Eigen::MatrixXd AlgorithmPointBased::UpdateTranslationMatrix( int clusterIndex )
{
    double membershipSum = 0,outcome = 0;
    double currentPower = 0;
    Eigen::MatrixXd outcomePoint = Eigen::MatrixXd(2,1);
    outcomePoint << 0,0;
    Eigen::MatrixXd templatePoint;
    for (int i=0;i< imageDataVector.size();i++)
    {
        currentPower =0; 
        membershipSum += currentPower = pow(membershipMatrix[clusterIndex][i],m);
        outcomePoint.noalias() +=  (*imageDataVector[i] - (prototypeVector[clusterIndex]->rotationMatrix*prototypeVector[clusterIndex]->scalingMatrix* ( *templateCluster->templatePointVector[prototypeVector[clusterIndex]->assosiatedPointIndexVector[i]]) ))*currentPower ;
    }

    outcomePoint.noalias() = outcomePoint/=membershipSum;
    return outcomePoint; //.ConvertToMatrix();
}

As You can see, these functions performs a lot of matrix operations. That is why I thought using Eigen would speed up my application. Unfortunately (as I mentioned above), the program works slower.

Is there any way to speed up these functions?

Maybe if I used DirectX matrix operations I would get better performance ?? (however I have a laptop with integrated graphic card).

Answer

timday picture timday · May 31, 2011

If you're using Eigen's MatrixXd types, those are dynamically sized.
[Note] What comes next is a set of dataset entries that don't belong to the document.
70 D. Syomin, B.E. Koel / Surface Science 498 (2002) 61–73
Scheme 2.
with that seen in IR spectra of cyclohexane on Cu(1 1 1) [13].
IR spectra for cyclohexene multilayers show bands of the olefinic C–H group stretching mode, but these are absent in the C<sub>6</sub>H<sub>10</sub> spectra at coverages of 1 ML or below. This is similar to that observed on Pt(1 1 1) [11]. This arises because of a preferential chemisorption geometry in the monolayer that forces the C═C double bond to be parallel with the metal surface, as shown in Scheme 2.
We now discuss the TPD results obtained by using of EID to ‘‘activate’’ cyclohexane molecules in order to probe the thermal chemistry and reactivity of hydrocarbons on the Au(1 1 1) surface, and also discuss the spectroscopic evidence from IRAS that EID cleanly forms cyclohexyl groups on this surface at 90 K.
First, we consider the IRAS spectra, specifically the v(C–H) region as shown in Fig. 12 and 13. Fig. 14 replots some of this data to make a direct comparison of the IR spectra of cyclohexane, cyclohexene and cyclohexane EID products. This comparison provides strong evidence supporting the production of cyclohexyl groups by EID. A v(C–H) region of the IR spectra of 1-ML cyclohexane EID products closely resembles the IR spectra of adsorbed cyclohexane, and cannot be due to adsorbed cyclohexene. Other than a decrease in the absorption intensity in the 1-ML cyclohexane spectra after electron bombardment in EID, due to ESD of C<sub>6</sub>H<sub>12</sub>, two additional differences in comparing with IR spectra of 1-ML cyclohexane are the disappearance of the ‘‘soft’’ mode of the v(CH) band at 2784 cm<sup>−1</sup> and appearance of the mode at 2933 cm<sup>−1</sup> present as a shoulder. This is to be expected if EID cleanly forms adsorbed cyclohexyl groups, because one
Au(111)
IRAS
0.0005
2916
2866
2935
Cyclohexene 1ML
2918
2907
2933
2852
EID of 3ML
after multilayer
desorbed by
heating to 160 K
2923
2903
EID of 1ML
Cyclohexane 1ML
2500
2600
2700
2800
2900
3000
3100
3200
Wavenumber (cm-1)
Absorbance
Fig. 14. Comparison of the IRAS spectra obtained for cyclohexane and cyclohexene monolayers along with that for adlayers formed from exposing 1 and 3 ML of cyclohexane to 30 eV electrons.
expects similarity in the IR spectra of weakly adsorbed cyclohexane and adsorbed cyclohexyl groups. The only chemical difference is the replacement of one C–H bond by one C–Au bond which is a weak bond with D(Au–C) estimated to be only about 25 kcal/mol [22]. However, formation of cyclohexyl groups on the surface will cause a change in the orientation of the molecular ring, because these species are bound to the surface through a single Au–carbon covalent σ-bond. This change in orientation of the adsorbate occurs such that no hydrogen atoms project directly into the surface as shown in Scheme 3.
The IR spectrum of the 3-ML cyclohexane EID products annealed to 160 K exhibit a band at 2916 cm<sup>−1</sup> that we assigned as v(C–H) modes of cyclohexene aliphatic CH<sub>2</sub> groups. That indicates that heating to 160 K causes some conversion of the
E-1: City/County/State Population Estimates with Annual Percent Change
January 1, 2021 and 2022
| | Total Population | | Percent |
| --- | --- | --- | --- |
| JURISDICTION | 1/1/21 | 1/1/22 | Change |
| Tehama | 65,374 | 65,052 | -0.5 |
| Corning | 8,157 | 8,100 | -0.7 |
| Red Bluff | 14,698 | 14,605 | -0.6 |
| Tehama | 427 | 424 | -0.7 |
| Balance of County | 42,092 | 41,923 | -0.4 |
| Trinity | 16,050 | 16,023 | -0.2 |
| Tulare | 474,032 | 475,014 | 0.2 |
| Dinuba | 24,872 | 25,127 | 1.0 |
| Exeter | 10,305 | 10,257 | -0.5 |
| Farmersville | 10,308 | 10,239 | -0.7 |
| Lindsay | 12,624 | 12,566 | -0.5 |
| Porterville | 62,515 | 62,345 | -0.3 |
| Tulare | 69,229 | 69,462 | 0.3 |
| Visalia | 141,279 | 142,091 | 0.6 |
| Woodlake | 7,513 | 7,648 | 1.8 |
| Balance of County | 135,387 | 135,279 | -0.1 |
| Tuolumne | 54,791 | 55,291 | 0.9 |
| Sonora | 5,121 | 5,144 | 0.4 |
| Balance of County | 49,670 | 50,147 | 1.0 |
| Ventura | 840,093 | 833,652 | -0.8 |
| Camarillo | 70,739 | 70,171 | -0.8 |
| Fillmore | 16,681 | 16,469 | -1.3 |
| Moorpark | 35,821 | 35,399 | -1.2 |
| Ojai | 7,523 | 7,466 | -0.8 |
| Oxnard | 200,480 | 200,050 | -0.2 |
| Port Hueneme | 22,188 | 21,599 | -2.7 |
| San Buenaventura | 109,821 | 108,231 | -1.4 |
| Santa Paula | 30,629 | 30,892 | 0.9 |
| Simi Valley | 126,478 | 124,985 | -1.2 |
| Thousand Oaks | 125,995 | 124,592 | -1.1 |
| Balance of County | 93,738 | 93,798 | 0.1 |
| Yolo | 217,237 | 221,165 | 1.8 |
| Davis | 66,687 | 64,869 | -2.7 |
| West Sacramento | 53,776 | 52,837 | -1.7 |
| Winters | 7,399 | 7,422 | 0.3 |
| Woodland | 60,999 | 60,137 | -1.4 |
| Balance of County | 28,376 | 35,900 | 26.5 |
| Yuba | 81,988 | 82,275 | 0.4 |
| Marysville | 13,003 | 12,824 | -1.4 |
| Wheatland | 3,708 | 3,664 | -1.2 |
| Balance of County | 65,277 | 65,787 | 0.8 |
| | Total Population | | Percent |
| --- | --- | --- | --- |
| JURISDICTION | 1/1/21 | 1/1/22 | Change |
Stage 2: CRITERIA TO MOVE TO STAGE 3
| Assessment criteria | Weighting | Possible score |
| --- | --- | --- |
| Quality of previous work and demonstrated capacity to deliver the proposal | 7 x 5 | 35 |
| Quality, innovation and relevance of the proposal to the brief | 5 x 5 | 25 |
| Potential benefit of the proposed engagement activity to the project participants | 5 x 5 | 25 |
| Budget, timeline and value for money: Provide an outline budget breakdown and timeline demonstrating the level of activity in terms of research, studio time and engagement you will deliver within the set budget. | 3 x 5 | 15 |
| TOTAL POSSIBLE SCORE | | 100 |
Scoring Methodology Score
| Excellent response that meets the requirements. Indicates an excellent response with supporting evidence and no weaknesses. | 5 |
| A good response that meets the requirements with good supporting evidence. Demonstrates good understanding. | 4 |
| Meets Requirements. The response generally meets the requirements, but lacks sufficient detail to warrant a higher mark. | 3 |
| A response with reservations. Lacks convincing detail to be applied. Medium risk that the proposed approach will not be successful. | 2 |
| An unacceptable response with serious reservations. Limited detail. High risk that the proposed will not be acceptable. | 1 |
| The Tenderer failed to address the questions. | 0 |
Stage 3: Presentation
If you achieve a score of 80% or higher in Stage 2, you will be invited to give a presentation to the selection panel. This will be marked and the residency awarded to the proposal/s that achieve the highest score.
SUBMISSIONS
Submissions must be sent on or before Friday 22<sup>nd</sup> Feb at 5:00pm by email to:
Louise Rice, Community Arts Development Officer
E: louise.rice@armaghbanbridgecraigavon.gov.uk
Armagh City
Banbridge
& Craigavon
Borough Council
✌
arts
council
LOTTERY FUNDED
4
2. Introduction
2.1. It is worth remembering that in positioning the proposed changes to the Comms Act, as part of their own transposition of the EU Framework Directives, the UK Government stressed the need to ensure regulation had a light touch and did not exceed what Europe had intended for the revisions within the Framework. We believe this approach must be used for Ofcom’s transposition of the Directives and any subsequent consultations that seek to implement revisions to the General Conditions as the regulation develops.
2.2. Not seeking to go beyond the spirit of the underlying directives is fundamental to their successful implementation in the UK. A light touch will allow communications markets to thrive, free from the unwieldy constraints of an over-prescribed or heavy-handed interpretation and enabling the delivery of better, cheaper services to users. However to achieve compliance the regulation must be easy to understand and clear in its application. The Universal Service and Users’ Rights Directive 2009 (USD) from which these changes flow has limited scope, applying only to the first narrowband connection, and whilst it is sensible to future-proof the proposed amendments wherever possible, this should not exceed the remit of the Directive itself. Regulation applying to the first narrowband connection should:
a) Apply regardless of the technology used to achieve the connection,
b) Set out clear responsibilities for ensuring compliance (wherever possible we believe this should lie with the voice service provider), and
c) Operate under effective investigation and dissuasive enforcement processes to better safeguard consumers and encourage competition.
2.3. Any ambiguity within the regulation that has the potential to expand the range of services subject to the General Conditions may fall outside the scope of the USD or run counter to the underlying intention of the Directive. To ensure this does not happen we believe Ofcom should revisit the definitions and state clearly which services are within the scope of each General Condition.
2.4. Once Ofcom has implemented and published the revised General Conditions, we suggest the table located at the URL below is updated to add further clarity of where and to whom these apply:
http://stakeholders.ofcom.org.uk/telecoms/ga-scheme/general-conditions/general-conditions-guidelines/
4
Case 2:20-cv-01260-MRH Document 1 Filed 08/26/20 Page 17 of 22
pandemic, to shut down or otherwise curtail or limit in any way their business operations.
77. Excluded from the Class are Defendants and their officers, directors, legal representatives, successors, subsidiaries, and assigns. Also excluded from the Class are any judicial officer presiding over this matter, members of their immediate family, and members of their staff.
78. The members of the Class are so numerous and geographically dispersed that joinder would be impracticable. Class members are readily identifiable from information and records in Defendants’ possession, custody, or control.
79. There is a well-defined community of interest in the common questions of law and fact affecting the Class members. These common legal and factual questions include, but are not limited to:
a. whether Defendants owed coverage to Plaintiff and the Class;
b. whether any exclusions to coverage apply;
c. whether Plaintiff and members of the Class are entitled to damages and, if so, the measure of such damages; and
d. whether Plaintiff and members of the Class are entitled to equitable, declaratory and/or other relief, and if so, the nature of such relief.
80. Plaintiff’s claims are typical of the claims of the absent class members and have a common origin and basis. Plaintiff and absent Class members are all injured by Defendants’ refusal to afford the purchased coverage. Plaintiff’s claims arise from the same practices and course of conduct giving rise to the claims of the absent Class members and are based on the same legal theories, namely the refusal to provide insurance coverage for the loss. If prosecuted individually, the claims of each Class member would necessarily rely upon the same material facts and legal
You should get much better results from using the fixed size types e.g Matrix4d, Vector4d.

Also, make sure you're compiling such that the code can get vectorized; see the relevant Eigen documentation.

Re your thought on using the Direct3D extensions library stuff (D3DXMATRIX etc): it's OK (if a bit old fashioned) for graphics geometry (4x4 transforms etc), but it's certainly not GPU accelerated (just good old SSE, I think). Also, note that it's floating point precision only (you seem to be set on using doubles). Personally I'd much prefer to use Eigen unless I was actually coding a Direct3D app.